La scelta della auto disapplicazione del regime delle società di “comodo” senza necessità di dover transitare attraverso l’interpello preventivo consente alla società di rimuovere il blocco inerente all’utilizzo del credito IVA eventualmente esistente. Ricordiamo che, per le società di comodo (non operative o in perdita sistematica), è previsto in prima battuta (tre periodi d’imposta) il divieto di utilizzo in compensazione del credito Iva, e, in seconda battuta, se perdura lo status di comodo, l’azzeramento dello stesso credito IVA.
La circolare n. 9/E/2016, a proposito degli effetti dell’autodisapplicazione del regime in tema di credito IVA, precisa che la società che attesta la sussistenza delle oggettive situazioni che non hanno permesso di conseguire i valori minimi previsti per le società di comodo, mediante la dichiarazione sostitutiva prevista nell’apposito campo del quadro VX della dichiarazione IVA, sblocca il rimborso del credito IVA. La circolare nulla dice di specifico in tema di sblocco per la compensazione del credito IVA visto che tratta solo del rimborso IVA, ma è da ritenere che gli effetti siano i medesimi.

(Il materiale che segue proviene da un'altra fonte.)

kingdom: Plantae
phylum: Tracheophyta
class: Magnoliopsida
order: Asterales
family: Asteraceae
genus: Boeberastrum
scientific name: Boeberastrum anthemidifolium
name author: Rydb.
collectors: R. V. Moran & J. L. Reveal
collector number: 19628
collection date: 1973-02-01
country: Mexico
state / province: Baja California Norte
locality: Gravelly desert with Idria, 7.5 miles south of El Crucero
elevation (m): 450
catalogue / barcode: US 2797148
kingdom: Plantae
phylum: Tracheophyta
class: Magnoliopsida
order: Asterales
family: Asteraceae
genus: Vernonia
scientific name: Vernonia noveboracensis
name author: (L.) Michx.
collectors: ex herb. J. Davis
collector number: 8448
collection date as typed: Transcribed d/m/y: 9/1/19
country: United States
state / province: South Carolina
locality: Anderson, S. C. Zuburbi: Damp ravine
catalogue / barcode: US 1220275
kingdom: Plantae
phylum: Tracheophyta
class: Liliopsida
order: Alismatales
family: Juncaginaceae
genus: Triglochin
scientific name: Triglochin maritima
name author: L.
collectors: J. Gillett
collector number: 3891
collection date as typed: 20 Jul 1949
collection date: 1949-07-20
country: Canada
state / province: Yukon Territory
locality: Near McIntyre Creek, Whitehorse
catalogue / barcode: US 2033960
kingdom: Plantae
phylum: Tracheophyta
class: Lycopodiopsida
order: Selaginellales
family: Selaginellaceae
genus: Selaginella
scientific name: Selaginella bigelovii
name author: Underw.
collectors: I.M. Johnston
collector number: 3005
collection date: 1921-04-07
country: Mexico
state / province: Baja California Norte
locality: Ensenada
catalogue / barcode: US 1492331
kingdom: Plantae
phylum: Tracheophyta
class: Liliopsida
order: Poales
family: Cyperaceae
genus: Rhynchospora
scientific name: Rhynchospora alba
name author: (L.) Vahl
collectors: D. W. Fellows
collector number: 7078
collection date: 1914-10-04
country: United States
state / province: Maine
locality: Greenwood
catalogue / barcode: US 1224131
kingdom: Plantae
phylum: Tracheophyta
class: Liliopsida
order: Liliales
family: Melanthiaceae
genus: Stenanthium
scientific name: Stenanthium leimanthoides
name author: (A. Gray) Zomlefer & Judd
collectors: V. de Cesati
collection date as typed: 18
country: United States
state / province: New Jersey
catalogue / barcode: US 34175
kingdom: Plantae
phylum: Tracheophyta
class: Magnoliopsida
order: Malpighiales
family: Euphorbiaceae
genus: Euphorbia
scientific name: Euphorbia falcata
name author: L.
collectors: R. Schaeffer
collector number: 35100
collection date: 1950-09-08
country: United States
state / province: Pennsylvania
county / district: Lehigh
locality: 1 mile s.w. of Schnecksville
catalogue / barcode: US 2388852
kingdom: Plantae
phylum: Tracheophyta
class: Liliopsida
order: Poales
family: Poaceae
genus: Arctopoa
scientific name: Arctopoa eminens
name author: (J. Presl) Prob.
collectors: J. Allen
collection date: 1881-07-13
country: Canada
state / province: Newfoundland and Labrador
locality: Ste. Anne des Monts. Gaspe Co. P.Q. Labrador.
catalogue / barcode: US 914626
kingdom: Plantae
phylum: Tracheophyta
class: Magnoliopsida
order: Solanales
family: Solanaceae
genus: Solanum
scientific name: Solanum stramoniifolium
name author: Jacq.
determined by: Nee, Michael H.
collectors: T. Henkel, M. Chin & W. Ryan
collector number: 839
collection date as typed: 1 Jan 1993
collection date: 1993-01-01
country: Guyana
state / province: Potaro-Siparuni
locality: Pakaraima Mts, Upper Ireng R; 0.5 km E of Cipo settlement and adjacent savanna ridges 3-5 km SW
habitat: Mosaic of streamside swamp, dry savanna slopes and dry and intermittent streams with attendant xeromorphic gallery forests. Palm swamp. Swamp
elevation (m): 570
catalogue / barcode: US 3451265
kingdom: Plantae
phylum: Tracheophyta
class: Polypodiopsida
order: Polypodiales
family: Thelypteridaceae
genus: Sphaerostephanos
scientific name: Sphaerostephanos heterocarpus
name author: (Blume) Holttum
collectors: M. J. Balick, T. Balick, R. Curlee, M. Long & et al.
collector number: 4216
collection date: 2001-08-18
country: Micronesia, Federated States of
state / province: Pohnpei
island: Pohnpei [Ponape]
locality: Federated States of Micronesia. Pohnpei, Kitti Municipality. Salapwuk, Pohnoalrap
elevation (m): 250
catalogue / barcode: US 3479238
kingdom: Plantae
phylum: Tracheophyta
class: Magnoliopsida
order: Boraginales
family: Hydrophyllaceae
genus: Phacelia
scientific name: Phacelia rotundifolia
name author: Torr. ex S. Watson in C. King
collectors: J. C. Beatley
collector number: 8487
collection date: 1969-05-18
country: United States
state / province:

Nel caso in cui le ragioni che hanno condotto la società ad auto disapplicare la disciplina e ad utilizzare il credito IVA in compensazione non dovessero essere riconosciute valide dalle Entrate, la stessa provvederà a recuperare i versamenti omessi applicando, si ritiene, la sanzione base del 30%. Non si tratta, infatti, di compensazioni avvenute con un credito IVA “inesistente” ma con un credito IVA al più non utilizzabile.